__Exercise details__
Could you give the records again, beginning at the line that has "Segment regions of" and stopping after the line that has "Returning a JSON", with "right lung lower lobe" switched to "left lung lower lobe" and everything else left unchanged?

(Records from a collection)
^^^^

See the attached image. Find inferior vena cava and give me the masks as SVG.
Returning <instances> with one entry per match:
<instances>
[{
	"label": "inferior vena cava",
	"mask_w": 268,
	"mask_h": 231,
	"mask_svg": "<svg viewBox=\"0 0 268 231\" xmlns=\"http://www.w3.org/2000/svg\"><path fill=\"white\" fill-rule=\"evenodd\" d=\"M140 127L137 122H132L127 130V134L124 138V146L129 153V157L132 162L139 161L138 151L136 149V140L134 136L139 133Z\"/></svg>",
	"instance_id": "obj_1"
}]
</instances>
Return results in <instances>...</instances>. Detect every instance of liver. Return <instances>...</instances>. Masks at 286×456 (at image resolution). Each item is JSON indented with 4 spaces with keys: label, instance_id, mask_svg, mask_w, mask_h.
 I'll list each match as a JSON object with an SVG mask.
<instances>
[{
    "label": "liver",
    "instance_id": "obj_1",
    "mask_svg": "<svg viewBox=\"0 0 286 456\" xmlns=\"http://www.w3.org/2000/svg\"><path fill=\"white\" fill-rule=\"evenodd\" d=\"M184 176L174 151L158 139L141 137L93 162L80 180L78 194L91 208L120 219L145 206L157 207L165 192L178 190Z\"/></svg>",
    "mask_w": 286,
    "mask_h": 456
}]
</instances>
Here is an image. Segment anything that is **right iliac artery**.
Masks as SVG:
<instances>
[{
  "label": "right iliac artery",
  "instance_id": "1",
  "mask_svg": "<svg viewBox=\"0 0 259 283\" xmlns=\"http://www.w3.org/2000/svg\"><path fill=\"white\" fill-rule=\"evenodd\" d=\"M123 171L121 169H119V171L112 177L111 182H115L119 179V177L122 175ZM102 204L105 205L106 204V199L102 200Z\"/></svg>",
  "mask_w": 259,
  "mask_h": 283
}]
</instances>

^^^^

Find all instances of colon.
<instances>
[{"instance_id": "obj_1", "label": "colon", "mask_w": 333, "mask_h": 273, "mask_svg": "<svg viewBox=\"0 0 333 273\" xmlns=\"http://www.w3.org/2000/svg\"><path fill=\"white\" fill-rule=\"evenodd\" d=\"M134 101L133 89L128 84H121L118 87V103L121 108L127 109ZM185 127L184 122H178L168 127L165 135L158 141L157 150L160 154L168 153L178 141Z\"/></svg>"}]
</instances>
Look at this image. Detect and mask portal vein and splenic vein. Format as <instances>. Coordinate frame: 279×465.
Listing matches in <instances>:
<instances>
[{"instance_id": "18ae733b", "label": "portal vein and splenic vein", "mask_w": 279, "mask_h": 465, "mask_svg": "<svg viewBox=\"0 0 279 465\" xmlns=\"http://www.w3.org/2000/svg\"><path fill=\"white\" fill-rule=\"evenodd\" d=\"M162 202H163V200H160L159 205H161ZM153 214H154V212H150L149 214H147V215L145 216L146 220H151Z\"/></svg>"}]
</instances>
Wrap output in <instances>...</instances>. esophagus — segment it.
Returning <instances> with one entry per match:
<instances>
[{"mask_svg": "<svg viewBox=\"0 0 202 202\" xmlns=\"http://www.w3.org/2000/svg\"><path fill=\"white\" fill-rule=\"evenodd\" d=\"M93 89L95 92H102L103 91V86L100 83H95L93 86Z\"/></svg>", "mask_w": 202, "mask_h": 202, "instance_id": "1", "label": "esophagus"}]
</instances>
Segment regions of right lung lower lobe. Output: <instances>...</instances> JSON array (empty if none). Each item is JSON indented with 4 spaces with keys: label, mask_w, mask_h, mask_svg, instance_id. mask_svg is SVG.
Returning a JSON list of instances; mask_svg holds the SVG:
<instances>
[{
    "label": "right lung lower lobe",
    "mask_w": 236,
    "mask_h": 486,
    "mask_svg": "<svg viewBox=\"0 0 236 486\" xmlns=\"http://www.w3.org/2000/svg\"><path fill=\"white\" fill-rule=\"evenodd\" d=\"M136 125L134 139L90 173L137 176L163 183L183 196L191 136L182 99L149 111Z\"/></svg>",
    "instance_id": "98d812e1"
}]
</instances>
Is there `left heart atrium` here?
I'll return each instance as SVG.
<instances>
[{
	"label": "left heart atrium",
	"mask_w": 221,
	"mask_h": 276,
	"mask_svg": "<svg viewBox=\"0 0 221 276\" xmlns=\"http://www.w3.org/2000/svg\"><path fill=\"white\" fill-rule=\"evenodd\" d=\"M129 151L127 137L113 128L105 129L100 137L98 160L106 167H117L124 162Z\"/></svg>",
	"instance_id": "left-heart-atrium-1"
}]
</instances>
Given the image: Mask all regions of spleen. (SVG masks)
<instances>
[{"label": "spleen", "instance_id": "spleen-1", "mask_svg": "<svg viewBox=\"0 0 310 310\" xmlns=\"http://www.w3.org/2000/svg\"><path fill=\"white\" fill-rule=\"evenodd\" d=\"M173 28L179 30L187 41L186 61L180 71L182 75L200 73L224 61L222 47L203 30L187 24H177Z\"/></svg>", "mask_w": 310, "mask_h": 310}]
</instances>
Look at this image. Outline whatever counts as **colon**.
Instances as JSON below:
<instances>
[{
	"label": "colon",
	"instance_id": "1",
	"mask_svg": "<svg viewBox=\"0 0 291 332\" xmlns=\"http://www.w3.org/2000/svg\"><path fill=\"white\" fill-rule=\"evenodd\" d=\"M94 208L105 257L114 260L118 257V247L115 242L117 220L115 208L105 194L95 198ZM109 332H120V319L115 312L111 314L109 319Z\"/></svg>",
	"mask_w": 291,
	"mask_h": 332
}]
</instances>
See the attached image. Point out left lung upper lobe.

^^^^

__In response__
Segment regions of left lung lower lobe. Output: <instances>...</instances> JSON array (empty if none). Each item is JSON indented with 4 spaces with keys: label, mask_w, mask_h, mask_svg, instance_id. mask_svg is SVG.
Returning a JSON list of instances; mask_svg holds the SVG:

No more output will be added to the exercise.